Some sites offer API calls for their pages. Depending on complexity and quality of content, using these APIs may or may not be a good idea. Artstation has a good one--let's first review our URL Classes:
We convert the original Post URL, https://www.artstation.com/artwork/mQLe1 to https://www.artstation.com/projects/mQLe1.json. Note that Artstation Post URLs can produce multiple files, and that the API url should not be associated with those final files.

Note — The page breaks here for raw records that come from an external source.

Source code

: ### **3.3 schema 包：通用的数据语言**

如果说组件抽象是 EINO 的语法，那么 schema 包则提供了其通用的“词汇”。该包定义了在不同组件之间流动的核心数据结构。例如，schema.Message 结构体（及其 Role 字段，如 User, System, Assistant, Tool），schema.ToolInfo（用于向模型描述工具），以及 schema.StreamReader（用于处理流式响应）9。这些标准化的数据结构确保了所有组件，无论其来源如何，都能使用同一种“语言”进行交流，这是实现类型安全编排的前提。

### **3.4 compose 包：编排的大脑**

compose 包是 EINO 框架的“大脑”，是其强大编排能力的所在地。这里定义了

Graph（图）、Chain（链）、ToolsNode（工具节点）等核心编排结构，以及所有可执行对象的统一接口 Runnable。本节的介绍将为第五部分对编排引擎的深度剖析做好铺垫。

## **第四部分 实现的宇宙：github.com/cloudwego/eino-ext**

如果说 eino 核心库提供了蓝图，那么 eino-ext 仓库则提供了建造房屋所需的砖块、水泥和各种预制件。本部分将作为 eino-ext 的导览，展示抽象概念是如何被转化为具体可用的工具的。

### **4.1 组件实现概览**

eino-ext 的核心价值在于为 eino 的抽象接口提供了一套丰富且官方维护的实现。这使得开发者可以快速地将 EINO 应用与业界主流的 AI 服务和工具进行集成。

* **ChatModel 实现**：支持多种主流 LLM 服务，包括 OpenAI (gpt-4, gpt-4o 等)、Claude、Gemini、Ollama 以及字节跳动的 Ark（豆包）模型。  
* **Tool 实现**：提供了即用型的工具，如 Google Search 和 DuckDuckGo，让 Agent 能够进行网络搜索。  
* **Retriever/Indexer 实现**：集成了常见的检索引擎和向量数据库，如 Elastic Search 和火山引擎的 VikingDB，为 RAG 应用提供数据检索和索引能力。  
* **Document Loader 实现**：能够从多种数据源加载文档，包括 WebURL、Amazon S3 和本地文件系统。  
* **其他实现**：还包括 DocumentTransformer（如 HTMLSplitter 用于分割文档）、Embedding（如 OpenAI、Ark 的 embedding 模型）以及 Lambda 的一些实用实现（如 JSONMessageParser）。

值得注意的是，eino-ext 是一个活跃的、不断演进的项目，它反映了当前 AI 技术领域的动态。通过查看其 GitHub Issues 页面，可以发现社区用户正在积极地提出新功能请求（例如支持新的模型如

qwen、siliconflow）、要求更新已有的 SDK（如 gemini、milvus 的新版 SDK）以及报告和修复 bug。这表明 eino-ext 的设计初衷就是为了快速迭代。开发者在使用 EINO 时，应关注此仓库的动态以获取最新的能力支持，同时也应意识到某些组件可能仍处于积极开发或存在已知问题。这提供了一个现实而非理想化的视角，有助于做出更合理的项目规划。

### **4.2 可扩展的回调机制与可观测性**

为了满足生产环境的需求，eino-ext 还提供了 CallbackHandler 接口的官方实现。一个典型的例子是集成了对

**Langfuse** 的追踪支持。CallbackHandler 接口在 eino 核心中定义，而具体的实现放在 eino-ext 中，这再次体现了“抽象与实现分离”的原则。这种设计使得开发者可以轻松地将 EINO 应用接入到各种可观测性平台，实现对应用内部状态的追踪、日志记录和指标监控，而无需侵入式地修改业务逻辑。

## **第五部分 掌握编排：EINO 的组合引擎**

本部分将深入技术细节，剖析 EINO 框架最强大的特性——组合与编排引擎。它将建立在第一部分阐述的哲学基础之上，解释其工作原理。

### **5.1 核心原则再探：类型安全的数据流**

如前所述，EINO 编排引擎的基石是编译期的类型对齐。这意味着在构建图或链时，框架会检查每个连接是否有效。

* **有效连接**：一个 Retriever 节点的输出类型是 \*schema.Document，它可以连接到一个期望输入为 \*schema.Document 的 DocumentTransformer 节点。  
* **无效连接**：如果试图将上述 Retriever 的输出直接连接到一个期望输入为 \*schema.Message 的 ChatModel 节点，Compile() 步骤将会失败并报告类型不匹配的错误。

So, when the client encounters an 'artstation file page' URL, it will generate the equivalent 'artstation file page json api' URL and use that for downloading and parsing. If you would like to review your API links, check out network->downloader components->manage url class links->api links. Using Example URLs, it will figure out which URL Classes link to others and ensure you are mapping parsers only to the final link in the chain--there should be several already in there by default.
Now lets look at the JSON. Loading clean JSON in a browser should present you with a nicer view:
I have highlighted the data we want, which is:
- The File URLs.
- Creator, title, medium, and unnamespaced tags.
- Source time.
JSON is a dream to parse, and I will assume you are comfortable with Content Parsers from the previous examples, so I'll simply paste the different formulae one after another:
Each image is stored under a separate numbered 'assets' list item. This one has just two, but some Artstation pages have dozens of images. The only unusual part here is I also put a String Match of
^(?!.*assets\/covers).*$, which filters out 'cover' images (such as on here), which make for nice portfolio thumbs on the site but are not interesting to us.

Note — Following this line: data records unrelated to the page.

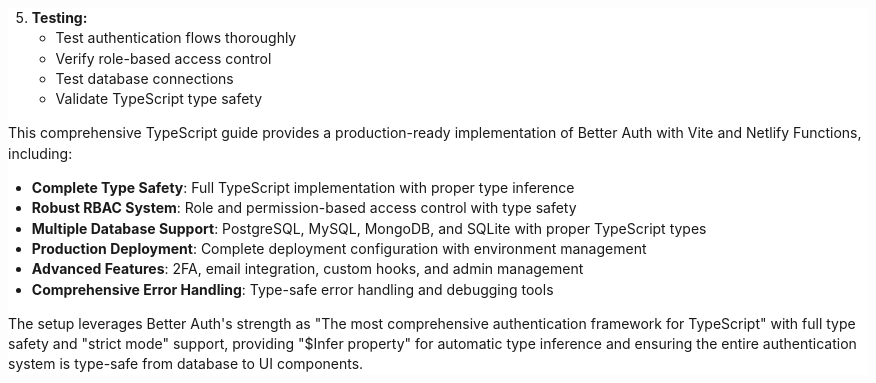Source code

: 5. **Testing:**
   - Test authentication flows thoroughly
   - Verify role-based access control
   - Test database connections
   - Validate TypeScript type safety

This comprehensive TypeScript guide provides a production-ready implementation of Better Auth with Vite and Netlify Functions, including:

- **Complete Type Safety**: Full TypeScript implementation with proper type inference
- **Robust RBAC System**: Role and permission-based access control with type safety
- **Multiple Database Support**: PostgreSQL, MySQL, MongoDB, and SQLite with proper TypeScript types
- **Production Deployment**: Complete deployment configuration with environment management
- **Advanced Features**: 2FA, email integration, custom hooks, and admin management
- **Comprehensive Error Handling**: Type-safe error handling and debugging tools

The setup leverages Better Auth's strength as "The most comprehensive authentication framework for TypeScript" with full type safety and "strict mode" support, providing "$Infer property" for automatic type inference and ensuring the entire authentication system is type-safe from database to UI components.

This fetches the 'creator' tag. Artstation's API is great because it includes profile data in content requests. There's the creator's presentation name, username, profile link, avatar URLs, all that inside a regular request about this particular work. When that information is missing (like in yiff.party), it may make the API useless to you.
These are all simple. You can take or leave the title and medium tags--some people like them, some don't. This example has no unnamespaced tags, but this one does. Creator-entered tags are sometimes not worth parsing (on tumblr, for instance, you often get run-on tags like #imbored #whatisevengoingon that are irrelevent to the work), but Artstation users are all professionals trying to get their work noticed, so the tags are usually pretty good.
This again uses python's datetime to decode the date, which Artstation presents with millisecond accuracy, ha ha. I use a
(.+:..)\..*->\1 regex (i.e. "get everything before the period") to strip off the timezone and milliseconds and then decode as normal.
APIs that are stable and free to access (e.g. do not require OAuth or other complicated login headers) can make parsing fantastic. They save bandwidth and CPU time, and they are typically easier to work with than HTML. Unfortunately, the boorus that do provide APIs often list their tags without namespace information, so I recommend you double-check you can get what you want before you get too deep into it. Some APIs also offer incomplete data, such as relative URLs (relative to the original URL!), which can be a pain to figure out in our system.